James Moore: How poor-performing execs get away with it
Outlook Which one was worse? Andrew Moss and his One Aviva, Twice the Value campaign, which should have been named One Aviva, Half the Value but introduced yet another bonus scheme for the insurer's executives all the same? Or AstraZeneca's David Brennan whose bonuses sometimes seemed to be paid in inverse proportion to the group's dwindling supply of new drugs? That might be a bit of an exaggeration. But like Mr Moss, he got rich while his shareholders stayed poor.
Yet remarkably few of those shareholders actually voted against either of them when it came to their respective companies' annual meetings (4.6 per cent in Mr Moss's case, 1.6 per cent in Mr Brennan's).

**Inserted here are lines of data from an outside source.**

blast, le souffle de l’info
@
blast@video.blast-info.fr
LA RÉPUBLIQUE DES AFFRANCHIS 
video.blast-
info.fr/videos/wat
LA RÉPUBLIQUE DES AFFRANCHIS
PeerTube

Big fund managers privately say they achieved their aims by agitating privately, which led both men to quit. Why not allow them a dignified exit? Move along, nothing to see here. Trouble is, one might ask why either deserved what in effect amounts to a pat on the back (95 and 98 per cent support) for doing a rotten job.
This sort of thing is what allows executives to get away with poor performance for so long, and allows non-executive directors to sit on their hands while it happens. They know they will never personally be held to account because – as the corporate governance watchdog Pirc has noted – when push comes to shove, the City's silent assassins prefer to keep things quiet.